Re: [PATCH] PCI: Make SR-IOV capable GPU working on the SR-IOV incapable platform

From: Alex Williamson
Date: Thu May 11 2017 - 23:21:11 EST


On Fri, 12 May 2017 02:50:32 +0000
"Cheng, Collins" <Collins.Cheng@xxxxxxx> wrote:

> Hi Helgaas,
>
> Some AMD GPUs have hardware support for graphics SR-IOV.
> If the SR-IOV capable GPU is plugged into the SR-IOV incapable
> platform. It would cause a problem on PCI resource allocation in
> current Linux kernel.
>
> Therefore in order to allow the PF (Physical Function) device of
> SR-IOV capable GPU to work on the SR-IOV incapable platform,
> it is required to verify conditions for initializing BAR resources
> on AMD SR-IOV capable GPUs.
>
> If the device is an AMD graphics device and it supports
> SR-IOV it will require a large amount of resources.
> Before calling sriov_init() must ensure that the system
> BIOS also supports SR-IOV and that system BIOS has been
> able to allocate enough resources.
> If the VF BARs are zero then the system BIOS does not
> support SR-IOV or it could not allocate the resources
> and this platform will not support AMD graphics SR-IOV.
> Therefore do not call sriov_init().
> If the system BIOS does support SR-IOV then the VF BARs
> will be properly initialized to non-zero values.
>
> Below is the patch against to Kernel 4.8 & 4.9. Please review.
>
> I checked the drivers/pci/quirks.c, it looks the workarounds/fixes in
> quirks.c are for specific devices and one or more device ID are defined
> for the specific devices. However my patch is for all AMD SR-IOV
> capable GPUs, that includes all existing and future AMD server GPUs.
> So it doesn't seem like a good fit to put the fix in quirks.c.

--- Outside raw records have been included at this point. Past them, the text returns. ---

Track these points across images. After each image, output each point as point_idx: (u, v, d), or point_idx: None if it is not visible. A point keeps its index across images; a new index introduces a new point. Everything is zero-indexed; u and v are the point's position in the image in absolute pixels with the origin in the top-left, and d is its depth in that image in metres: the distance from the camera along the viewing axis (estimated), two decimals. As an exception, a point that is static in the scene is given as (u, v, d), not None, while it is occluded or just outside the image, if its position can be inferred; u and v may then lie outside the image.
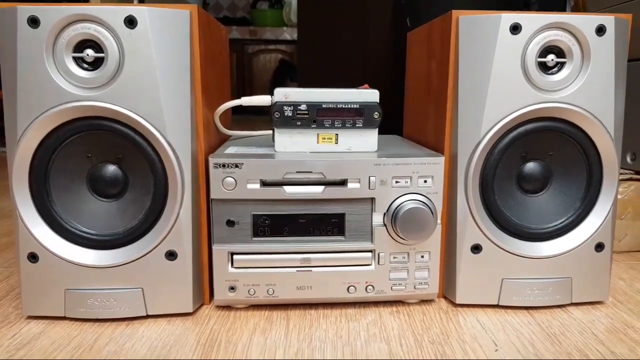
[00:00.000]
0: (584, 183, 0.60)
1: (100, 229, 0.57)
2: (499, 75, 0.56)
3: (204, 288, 0.61)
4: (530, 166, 0.60)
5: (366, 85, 0.61)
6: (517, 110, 0.57)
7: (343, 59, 1.23)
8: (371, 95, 0.60)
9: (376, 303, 0.62)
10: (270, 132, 0.63)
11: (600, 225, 0.60)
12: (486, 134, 0.57)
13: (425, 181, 0.58)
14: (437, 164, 0.58)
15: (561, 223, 0.60)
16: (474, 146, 0.58)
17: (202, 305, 0.62)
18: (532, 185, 0.61)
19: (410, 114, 0.78)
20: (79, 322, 0.58)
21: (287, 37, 2.56)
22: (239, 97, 0.62)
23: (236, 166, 0.56)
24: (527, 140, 0.59)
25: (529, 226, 0.60)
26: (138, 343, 0.53)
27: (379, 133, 0.63)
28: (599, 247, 0.60)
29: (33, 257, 0.56)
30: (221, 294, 0.59)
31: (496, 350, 0.52)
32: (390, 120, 0.79)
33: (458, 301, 0.61)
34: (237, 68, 2.50)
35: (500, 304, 0.61)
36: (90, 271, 0.57)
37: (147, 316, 0.58)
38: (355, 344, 0.53)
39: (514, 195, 0.60)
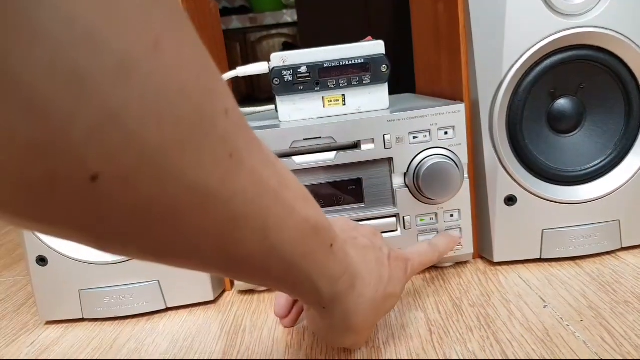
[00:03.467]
0: (623, 115, 0.54)
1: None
2: (515, 5, 0.51)
3: (223, 274, 0.58)
4: (561, 103, 0.55)
5: (369, 38, 0.56)
6: (539, 42, 0.51)
7: (344, 25, 1.17)
8: (376, 47, 0.55)
9: (407, 271, 0.58)
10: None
11: (646, 159, 0.54)
12: (508, 72, 0.52)
13: (446, 133, 0.53)
14: (457, 112, 0.53)
15: (601, 162, 0.55)
16: (495, 88, 0.53)
17: (223, 292, 0.59)
18: (564, 124, 0.55)
19: (422, 67, 0.73)
20: (98, 322, 0.55)
21: (288, 19, 2.50)
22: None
23: (239, 140, 0.52)
24: (554, 75, 0.53)
25: (565, 169, 0.55)
26: (159, 337, 0.50)
27: (390, 94, 0.58)
28: (647, 183, 0.55)
29: (42, 261, 0.54)
30: (241, 278, 0.55)
31: (545, 307, 0.47)
32: (401, 80, 0.74)
33: (496, 259, 0.56)
34: (242, 58, 2.45)
35: (542, 257, 0.56)
36: (101, 269, 0.54)
37: (167, 309, 0.55)
38: (389, 315, 0.49)
39: (545, 138, 0.55)
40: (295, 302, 0.46)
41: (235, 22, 2.51)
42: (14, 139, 0.16)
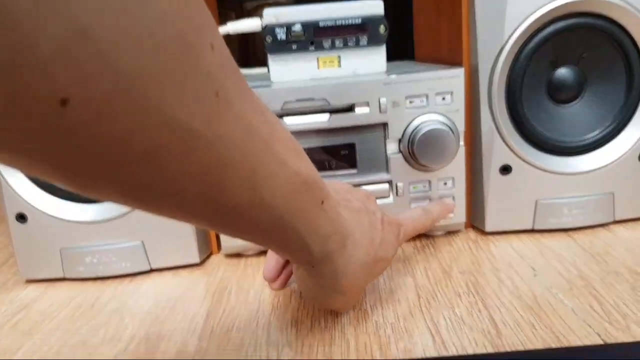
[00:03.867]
0: (623, 86, 0.53)
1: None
2: (519, -33, 0.49)
3: (210, 237, 0.57)
4: (562, 72, 0.53)
5: (368, -4, 0.54)
6: (542, 7, 0.49)
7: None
8: (374, 7, 0.53)
9: (398, 239, 0.57)
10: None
11: (644, 132, 0.53)
12: (509, 37, 0.50)
13: (444, 98, 0.52)
14: (456, 77, 0.51)
15: (599, 134, 0.54)
16: (496, 53, 0.51)
17: (210, 255, 0.57)
18: (564, 94, 0.54)
19: (421, 31, 0.71)
20: (80, 282, 0.54)
21: (287, -11, 2.45)
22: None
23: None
24: (556, 42, 0.51)
25: (563, 140, 0.53)
26: (142, 298, 0.49)
27: (388, 61, 0.56)
28: (644, 157, 0.54)
29: (22, 218, 0.52)
30: (229, 240, 0.54)
31: (535, 275, 0.46)
32: (400, 48, 0.72)
33: (488, 229, 0.55)
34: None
35: (535, 228, 0.55)
36: (84, 227, 0.52)
37: (152, 270, 0.54)
38: (377, 280, 0.48)
39: (544, 107, 0.54)
40: (284, 265, 0.45)
41: (231, -8, 2.46)
42: None
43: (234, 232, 0.30)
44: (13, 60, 0.15)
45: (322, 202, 0.32)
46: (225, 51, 0.24)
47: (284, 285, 0.45)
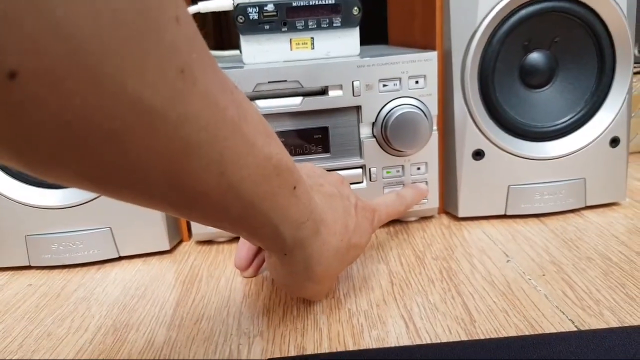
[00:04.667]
0: (595, 72, 0.54)
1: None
2: (494, -51, 0.48)
3: (180, 223, 0.56)
4: (534, 57, 0.53)
5: (341, -23, 0.53)
6: (516, -10, 0.49)
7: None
8: (348, -13, 0.52)
9: (371, 224, 0.56)
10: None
11: (615, 117, 0.54)
12: (482, 21, 0.50)
13: (417, 82, 0.51)
14: (429, 61, 0.51)
15: (570, 119, 0.54)
16: (469, 37, 0.51)
17: (180, 242, 0.56)
18: (536, 79, 0.54)
19: (395, 15, 0.70)
20: (45, 270, 0.52)
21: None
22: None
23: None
24: (529, 26, 0.51)
25: (535, 125, 0.54)
26: (110, 286, 0.48)
27: (362, 44, 0.55)
28: (614, 142, 0.54)
29: (-17, 204, 0.50)
30: (200, 227, 0.53)
31: (508, 261, 0.46)
32: (374, 32, 0.71)
33: (461, 214, 0.55)
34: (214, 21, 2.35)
35: (507, 213, 0.55)
36: (49, 213, 0.50)
37: (120, 258, 0.53)
38: (350, 267, 0.47)
39: (517, 92, 0.54)
40: (256, 253, 0.44)
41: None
42: None
43: (204, 219, 0.29)
44: None
45: (295, 188, 0.31)
46: (192, 26, 0.22)
47: (256, 273, 0.44)
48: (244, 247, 0.44)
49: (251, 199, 0.28)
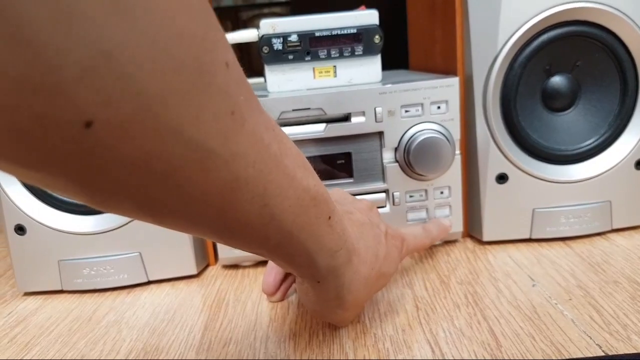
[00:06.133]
0: (618, 94, 0.53)
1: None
2: (513, -23, 0.49)
3: (207, 248, 0.57)
4: (556, 80, 0.53)
5: (362, 7, 0.54)
6: (536, 15, 0.50)
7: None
8: (369, 17, 0.53)
9: (395, 248, 0.57)
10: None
11: (639, 139, 0.53)
12: (503, 46, 0.50)
13: (439, 107, 0.52)
14: (451, 86, 0.51)
15: (594, 141, 0.54)
16: (490, 62, 0.51)
17: (207, 266, 0.57)
18: (559, 102, 0.54)
19: (416, 40, 0.71)
20: (77, 294, 0.54)
21: (282, -2, 2.45)
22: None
23: (226, 109, 0.50)
24: (550, 51, 0.52)
25: (558, 148, 0.54)
26: (140, 310, 0.49)
27: (383, 69, 0.56)
28: (639, 164, 0.54)
29: (20, 230, 0.52)
30: (225, 252, 0.54)
31: (533, 285, 0.46)
32: (394, 57, 0.73)
33: (485, 238, 0.55)
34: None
35: (532, 237, 0.55)
36: (82, 239, 0.52)
37: (149, 282, 0.54)
38: (375, 293, 0.48)
39: (539, 115, 0.54)
40: (283, 279, 0.45)
41: (227, 0, 2.46)
42: (2, 75, 0.15)
43: (242, 246, 0.30)
44: (39, 83, 0.16)
45: (330, 217, 0.32)
46: (239, 69, 0.24)
47: (283, 297, 0.45)
48: (272, 272, 0.44)
49: (290, 228, 0.29)
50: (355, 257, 0.36)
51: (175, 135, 0.20)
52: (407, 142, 0.52)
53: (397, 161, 0.53)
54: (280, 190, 0.27)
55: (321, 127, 0.51)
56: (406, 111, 0.51)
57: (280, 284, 0.44)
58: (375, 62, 0.55)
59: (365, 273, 0.37)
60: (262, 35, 0.52)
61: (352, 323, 0.43)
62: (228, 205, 0.25)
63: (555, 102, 0.54)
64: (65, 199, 0.52)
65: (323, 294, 0.36)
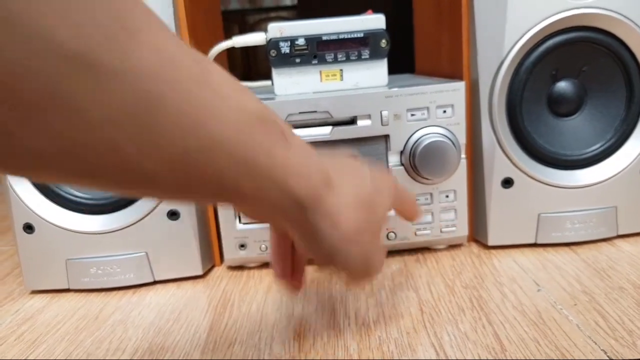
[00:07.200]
0: (624, 99, 0.53)
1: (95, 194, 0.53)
2: (520, -18, 0.49)
3: (213, 249, 0.57)
4: (562, 85, 0.53)
5: (370, 11, 0.54)
6: (542, 21, 0.50)
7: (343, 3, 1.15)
8: (376, 21, 0.53)
9: (400, 251, 0.57)
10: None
11: (646, 145, 0.53)
12: (509, 51, 0.51)
13: (445, 111, 0.52)
14: (456, 91, 0.52)
15: (600, 147, 0.54)
16: (496, 67, 0.51)
17: (213, 267, 0.58)
18: (565, 107, 0.54)
19: (422, 44, 0.71)
20: (84, 293, 0.54)
21: (287, 2, 2.47)
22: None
23: (233, 112, 0.50)
24: (556, 56, 0.52)
25: (564, 153, 0.54)
26: (146, 310, 0.49)
27: (389, 73, 0.56)
28: (646, 170, 0.54)
29: (29, 228, 0.53)
30: (231, 252, 0.54)
31: (539, 290, 0.46)
32: (400, 61, 0.73)
33: (490, 243, 0.55)
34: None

Why is an AMD graphics card unique here? Doesn't sriov_init() always
need to be able to deal with devices of any type where the BIOS hasn't
initialized the SR-IOV capability? Some SR-IOV devices can fit their
VFs within a minimum bridge aperture, most cannot. I don't understand
why the VF resource requirements being exceptionally large dictates
that they receive special handling. Thanks,

Alex

> Signed-off-by: Collins Cheng <collins.cheng@xxxxxxx>
> ---
> drivers/pci/iov.c | 63 ++++++++++++++++++++++++++++++++++++++++++++++++++++---
> 1 file changed, 60 insertions(+), 3 deletions(-)
>
> diff --git a/drivers/pci/iov.c b/drivers/pci/iov.c
> index e30f05c..e4f1405 100644
> --- a/drivers/pci/iov.c
> +++ b/drivers/pci/iov.c
> @@ -523,6 +523,45 @@ static void sriov_restore_state(struct pci_dev *dev)
> msleep(100);
> }
>
> +/*
> + * pci_vf_bar_valid - check if VF BARs have resource allocated
> + * @dev: the PCI device
> + * @pos: register offset of SR-IOV capability in PCI config space
> + * Returns true any VF BAR has resource allocated, false
> + * if all VF BARs are empty.
> + */
> +static bool pci_vf_bar_valid(struct pci_dev *dev, int pos)
> +{
> + int i;
> + u32 bar_value;
> + u32 bar_size_mask = ~(PCI_BASE_ADDRESS_SPACE |
> + PCI_BASE_ADDRESS_MEM_TYPE_64 |
> + PCI_BASE_ADDRESS_MEM_PREFETCH);
> +
> + for (i = 0; i < PCI_SRIOV_NUM_BARS; i++) {
> + pci_read_config_dword(dev, pos + PCI_SRIOV_BAR + i * 4, &bar_value);
> + if (bar_value & bar_size_mask)
> + return true;
> + }
> +
> + return false;
> +}
> +
> +/*
> + * is_amd_display_adapter - check if it is an AMD/ATI GPU device
> + * @dev: the PCI device
> + *
> + * Returns true if device is an AMD/ATI display adapter,
> + * otherwise return false.
> + */
> +
> +static bool is_amd_display_adapter(struct pci_dev *dev)
> +{
> + return (((dev->class >> 16) == PCI_BASE_CLASS_DISPLAY) &&
> + (dev->vendor == PCI_VENDOR_ID_ATI ||
> + dev->vendor == PCI_VENDOR_ID_AMD));
> +}
> +
> /**
> * pci_iov_init - initialize the IOV capability
> * @dev: the PCI device
> @@ -537,9 +576,27 @@ int pci_iov_init(struct pci_dev *dev)
> return -ENODEV;
>
> pos = pci_find_ext_capability(dev, PCI_EXT_CAP_ID_SRIOV);
> - if (pos)
> - return sriov_init(dev, pos);
> -
> + if (pos) {
> + /*
> + * If the device is an AMD graphics device and it supports
> + * SR-IOV it will require a large amount of resources.
> + * Before calling sriov_init() must ensure that the system
> + * BIOS also supports SR-IOV and that system BIOS has been
> + * able to allocate enough resources.
> + * If the VF BARs are zero then the system BIOS does not
> + * support SR-IOV or it could not allocate the resources
> + * and this platform will not support AMD graphics SR-IOV.
> + * Therefore do not call sriov_init().
> + * If the system BIOS does support SR-IOV then the VF BARs
> + * will be properly initialized to non-zero values.
> + */
> + if (is_amd_display_adapter(dev)) {
> + if (pci_vf_bar_valid(dev, pos))
> + return sriov_init(dev, pos);
> + } else {
> + return sriov_init(dev, pos);
> + }
> + }
> return -ENODEV;
> }
>